Excerpted passage =
--------------------
Silicon Forest + Silicon Aloha + Whatever Vancouver Calls Itself

CDK
Submitted by ecoadmin on
Let's be honest: none of us are Silicon Valley. Good. Have you seen what Silicon Valley has done to San Francisco's housing market? To its soul?

We can do tech differently.

Current Tech Landscapes:

British Columbia:

  • Vancouver tech hub: Growing rapidly
  • Major players: Amazon (second HQ), Microsoft (offices), Slack (founded here), Hootsuite
  • Strengths: AI/ML, gaming, VFX, fintech
  • Challenges: Brain drain to US, housing costs, "branch plant" economy concerns
  • Vibe: Trying very hard, slightly insecure about not being Seattle

Oregon:

  • "Silicon Forest" — real name, been around since the 70s
  • Major players: Intel (huge presence), Nike (technically a tech company now?), Puppet, Vacasa
  • Strengths: Hardware (Intel legacy), sportswear tech, open source community
  • Challenges: Smaller talent pool, overshadowed by California and Seattle
  • Vibe: Quietly competent, doesn't need to prove anything

Hawaii:

  • "Silicon Aloha" — nascent but growing
  • Strengths: Astronomy/space tech (Mauna Kea observatories), renewable energy research, marine science
  • Challenges: Distance, limited talent pool, infrastructure gaps
  • Vibe: Why would you work in tech when you could be at the beach?

The Integration Opportunity:

Distributed Teams, United Purpose:

Post-pandemic, tech proved it can work remotely. A unified BC-Oregon-Hawaii tech ecosystem could offer:

  • Talent that wants quality of life — Not everyone wants to live in the Bay Area pressure cooker
  • Time zone coverage — Hawaii is UTC-10, BC/Oregon are UTC-7/8. Near-continuous coverage for global operations
  • Diverse innovation environments — Urban (Vancouver), quirky (Portland), island (Honolulu)
  • Clean energy abundance — BC hydro, Oregon wind, Hawaii solar/geothermal

Sector Specializations:

RegionSpecialization
BCAI/ML, gaming, VFX, fintech
OregonHardware, semiconductors (Intel), open source, sportswear tech
HawaiiSpace/astronomy, oceanography, renewable energy, climate tech

Rather than competing, we complement.

The Intel Factor:

Intel's Oregon operations are massive — Hillsboro is one of their largest fabs. Semiconductor manufacturing is strategic.
--------------------
Dataset extract =

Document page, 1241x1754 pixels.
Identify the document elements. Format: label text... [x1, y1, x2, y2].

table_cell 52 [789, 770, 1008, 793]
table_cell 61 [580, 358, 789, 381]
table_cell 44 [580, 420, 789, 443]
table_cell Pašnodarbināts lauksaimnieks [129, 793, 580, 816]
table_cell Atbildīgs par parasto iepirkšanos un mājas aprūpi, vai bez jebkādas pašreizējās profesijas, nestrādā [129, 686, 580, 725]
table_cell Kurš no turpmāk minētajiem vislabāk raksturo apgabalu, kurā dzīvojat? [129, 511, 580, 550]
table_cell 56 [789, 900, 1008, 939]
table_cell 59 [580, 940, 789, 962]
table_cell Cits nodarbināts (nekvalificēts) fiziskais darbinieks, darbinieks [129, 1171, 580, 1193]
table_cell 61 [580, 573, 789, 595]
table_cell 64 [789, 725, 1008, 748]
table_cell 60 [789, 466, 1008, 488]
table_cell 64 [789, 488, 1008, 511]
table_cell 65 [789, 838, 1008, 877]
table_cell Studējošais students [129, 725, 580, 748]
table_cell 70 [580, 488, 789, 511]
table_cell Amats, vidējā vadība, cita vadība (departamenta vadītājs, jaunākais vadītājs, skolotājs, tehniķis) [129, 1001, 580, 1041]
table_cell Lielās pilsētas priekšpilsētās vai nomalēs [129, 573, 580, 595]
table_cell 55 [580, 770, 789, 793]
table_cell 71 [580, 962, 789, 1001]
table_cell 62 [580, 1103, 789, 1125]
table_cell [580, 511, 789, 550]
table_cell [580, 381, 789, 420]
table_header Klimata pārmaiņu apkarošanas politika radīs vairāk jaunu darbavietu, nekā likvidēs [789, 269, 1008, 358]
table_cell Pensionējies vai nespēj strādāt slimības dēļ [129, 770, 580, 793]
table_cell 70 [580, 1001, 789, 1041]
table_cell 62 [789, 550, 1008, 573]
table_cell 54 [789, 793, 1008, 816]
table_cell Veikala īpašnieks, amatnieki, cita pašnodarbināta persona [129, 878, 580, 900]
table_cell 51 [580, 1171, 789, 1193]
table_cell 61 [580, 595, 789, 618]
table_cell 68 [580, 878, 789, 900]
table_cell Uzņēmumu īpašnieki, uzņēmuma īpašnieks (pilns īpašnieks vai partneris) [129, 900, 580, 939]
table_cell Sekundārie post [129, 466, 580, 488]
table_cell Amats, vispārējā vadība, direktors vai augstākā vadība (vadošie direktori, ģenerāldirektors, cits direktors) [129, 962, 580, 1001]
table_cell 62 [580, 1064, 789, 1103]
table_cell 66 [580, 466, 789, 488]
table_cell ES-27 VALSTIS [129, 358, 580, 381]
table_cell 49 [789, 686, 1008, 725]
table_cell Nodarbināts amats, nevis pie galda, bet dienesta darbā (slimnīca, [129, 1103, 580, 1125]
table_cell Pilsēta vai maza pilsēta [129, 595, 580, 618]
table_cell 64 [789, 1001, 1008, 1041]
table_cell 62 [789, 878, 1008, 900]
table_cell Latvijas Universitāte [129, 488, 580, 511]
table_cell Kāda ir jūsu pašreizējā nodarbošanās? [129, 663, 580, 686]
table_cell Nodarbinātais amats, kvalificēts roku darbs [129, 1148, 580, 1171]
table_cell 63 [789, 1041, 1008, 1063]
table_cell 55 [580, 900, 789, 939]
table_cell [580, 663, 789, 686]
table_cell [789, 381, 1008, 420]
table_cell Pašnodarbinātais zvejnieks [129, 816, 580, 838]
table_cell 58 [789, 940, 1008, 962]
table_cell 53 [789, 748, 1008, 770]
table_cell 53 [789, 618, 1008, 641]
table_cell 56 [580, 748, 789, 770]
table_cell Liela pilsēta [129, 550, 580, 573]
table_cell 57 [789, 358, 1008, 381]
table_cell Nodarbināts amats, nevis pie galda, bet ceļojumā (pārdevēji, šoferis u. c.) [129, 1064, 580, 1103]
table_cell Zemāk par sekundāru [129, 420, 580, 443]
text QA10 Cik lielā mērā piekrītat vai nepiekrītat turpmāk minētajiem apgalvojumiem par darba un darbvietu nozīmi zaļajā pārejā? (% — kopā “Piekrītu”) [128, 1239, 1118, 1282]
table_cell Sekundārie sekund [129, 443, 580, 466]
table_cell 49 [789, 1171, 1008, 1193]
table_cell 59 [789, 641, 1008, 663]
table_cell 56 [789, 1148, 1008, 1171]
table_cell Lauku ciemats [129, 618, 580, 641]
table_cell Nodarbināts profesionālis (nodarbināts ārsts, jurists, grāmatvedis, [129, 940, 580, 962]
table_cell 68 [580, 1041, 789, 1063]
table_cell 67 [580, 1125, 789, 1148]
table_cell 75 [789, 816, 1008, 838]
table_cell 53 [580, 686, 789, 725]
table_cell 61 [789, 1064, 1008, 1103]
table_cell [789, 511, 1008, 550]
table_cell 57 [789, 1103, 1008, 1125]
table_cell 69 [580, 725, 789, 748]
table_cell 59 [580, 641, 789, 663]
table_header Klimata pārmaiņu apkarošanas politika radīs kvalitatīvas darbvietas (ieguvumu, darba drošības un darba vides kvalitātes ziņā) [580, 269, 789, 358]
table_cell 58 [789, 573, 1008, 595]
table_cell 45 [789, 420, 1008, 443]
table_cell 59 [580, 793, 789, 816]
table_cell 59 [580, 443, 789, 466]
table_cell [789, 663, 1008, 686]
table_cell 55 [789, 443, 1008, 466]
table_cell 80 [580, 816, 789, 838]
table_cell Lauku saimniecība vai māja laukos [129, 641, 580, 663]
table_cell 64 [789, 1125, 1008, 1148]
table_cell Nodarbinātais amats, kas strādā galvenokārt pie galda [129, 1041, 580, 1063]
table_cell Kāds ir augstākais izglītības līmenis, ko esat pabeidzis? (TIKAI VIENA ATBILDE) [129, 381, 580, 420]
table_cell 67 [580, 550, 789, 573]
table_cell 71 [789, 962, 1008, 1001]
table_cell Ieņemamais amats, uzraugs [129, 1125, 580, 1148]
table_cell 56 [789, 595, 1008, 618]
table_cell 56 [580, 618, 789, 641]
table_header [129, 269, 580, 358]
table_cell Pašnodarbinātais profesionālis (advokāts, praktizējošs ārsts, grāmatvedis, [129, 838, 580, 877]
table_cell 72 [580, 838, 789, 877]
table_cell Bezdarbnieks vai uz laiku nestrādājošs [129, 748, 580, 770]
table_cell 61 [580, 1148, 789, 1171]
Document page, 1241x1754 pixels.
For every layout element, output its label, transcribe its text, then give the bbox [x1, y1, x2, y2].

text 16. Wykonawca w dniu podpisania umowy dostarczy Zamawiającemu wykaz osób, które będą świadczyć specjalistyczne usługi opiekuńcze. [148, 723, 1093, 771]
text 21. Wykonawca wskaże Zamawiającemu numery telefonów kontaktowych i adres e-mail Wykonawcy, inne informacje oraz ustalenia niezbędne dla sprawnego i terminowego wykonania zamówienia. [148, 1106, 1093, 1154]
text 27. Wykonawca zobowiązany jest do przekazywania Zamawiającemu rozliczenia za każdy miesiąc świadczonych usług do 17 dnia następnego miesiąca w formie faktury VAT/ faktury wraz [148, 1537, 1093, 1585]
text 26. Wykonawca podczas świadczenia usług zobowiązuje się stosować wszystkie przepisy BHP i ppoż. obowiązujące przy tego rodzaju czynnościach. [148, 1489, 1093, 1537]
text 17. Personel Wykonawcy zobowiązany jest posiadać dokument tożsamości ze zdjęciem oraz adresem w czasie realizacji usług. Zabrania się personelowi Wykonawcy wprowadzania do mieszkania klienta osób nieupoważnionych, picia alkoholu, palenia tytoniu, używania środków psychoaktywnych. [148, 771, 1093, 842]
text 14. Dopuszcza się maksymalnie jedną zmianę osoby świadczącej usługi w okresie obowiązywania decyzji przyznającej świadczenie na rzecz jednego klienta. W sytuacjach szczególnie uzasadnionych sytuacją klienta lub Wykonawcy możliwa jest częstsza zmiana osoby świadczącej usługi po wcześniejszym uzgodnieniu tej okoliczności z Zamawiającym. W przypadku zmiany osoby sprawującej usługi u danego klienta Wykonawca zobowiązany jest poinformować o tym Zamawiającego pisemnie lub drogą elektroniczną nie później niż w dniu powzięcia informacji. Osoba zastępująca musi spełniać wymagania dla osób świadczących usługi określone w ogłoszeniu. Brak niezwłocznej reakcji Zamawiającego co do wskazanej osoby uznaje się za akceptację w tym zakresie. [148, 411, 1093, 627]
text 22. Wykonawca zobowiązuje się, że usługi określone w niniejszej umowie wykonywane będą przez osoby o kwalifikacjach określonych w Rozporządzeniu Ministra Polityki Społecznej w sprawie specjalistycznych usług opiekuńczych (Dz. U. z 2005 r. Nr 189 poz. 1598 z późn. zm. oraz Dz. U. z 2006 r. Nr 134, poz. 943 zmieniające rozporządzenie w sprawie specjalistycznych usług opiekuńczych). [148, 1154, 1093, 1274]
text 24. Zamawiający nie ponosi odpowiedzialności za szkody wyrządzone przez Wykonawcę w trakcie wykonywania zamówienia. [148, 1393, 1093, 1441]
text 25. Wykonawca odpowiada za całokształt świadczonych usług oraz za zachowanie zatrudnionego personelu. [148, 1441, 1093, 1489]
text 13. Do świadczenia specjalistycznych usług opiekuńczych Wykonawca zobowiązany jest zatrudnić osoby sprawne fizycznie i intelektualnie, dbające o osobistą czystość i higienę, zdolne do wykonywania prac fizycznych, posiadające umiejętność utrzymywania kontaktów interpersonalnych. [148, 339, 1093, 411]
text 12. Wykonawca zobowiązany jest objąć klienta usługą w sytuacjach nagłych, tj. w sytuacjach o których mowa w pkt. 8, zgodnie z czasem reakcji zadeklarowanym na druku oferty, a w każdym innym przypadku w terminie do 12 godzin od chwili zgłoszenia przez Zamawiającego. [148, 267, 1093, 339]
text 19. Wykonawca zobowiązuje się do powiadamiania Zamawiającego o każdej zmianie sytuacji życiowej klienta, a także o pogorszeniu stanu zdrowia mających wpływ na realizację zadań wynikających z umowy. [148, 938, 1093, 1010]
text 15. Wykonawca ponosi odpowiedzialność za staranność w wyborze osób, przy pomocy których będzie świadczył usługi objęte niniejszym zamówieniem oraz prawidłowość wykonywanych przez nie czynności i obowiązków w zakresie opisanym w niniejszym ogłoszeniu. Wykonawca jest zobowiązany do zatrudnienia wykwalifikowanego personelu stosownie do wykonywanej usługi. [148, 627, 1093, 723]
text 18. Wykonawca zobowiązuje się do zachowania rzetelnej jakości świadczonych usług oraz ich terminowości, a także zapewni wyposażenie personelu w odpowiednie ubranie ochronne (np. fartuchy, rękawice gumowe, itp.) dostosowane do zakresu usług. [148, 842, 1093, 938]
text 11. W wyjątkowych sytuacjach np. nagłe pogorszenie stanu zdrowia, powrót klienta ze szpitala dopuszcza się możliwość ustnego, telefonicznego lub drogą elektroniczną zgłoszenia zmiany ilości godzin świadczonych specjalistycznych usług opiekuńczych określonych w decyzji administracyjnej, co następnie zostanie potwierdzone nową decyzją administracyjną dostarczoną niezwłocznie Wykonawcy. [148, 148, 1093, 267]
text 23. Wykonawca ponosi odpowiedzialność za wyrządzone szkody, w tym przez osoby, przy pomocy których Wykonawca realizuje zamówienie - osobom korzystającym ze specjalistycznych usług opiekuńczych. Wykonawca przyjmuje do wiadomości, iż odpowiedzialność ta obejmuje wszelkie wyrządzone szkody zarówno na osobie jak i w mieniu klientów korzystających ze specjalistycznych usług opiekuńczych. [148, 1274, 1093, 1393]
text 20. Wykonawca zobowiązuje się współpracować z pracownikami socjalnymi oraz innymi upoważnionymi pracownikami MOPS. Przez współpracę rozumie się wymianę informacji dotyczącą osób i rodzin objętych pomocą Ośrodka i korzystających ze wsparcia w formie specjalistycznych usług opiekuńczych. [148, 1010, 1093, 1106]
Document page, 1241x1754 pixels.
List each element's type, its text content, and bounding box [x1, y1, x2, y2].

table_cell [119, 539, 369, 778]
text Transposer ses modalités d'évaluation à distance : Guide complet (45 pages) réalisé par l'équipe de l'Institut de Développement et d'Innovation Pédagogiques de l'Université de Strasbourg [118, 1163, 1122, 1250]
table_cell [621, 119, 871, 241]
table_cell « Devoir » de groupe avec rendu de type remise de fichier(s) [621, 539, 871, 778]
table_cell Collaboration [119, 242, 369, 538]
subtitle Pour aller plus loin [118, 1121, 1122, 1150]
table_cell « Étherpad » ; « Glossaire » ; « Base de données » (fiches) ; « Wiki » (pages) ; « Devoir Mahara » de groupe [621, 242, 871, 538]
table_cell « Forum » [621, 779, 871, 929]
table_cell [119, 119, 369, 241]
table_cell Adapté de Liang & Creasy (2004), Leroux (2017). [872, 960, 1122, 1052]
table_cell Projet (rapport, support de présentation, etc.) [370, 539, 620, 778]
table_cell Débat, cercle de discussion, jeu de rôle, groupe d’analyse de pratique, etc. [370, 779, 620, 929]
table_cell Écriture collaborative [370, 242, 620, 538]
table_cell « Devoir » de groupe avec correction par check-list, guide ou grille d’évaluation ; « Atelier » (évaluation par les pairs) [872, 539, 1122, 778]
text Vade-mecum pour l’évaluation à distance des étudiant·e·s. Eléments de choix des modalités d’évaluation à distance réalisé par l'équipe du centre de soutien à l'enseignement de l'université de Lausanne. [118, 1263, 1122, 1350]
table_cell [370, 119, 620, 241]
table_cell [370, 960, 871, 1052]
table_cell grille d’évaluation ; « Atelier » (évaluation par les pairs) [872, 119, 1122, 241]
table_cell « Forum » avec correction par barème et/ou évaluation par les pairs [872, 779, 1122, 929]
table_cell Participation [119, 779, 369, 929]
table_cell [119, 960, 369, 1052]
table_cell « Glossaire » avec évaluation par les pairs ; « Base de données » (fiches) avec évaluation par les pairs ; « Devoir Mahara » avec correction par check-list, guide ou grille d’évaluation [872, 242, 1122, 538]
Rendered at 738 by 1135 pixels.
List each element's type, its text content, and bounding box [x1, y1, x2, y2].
--------------------
Aim of the task = Pick up the post on a combined BC–Oregon–Hawaii tech ecosystem after its last sentence, "Semiconductor manufacturing is strategic.", and carry on in the same technical voice.

Output =
Under this partnership:

  • Intel remains in Oregon
  • But: Supply chains could run through BC ports
  • And: Hawaii's position could matter for Pacific partnerships
  • Talent: Canadian universities feed the pipeline

This isn't about capturing Intel. It's about building an ecosystem Intel wants to stay in.

The University Pipeline:

  • UBC (BC) — Top-tier CS, engineering
  • SFU (BC) — Strong applied sciences
  • Oregon State — Engineering powerhouse
  • University of Oregon — Growing CS program
  • University of Hawaii — Astronomy, marine science, unique research opportunities

A unified approach to tech education:

  • Credit transfer agreements
  • Joint research programs
  • Internship exchanges
  • Shared recruiting for tech companies

The Housing Conversation:

We cannot discuss tech without discussing housing.

All three regions face housing crises driven partly by tech wealth:

  • Vancouver: Catastrophic
  • Portland: Getting worse
  • Honolulu: Already bad (island geography doesn't help)

Any tech expansion must address housing. Otherwise, we're just importing a California problem.

Proposal: Tech companies operating across the region must contribute to housing funds. Details to be debated.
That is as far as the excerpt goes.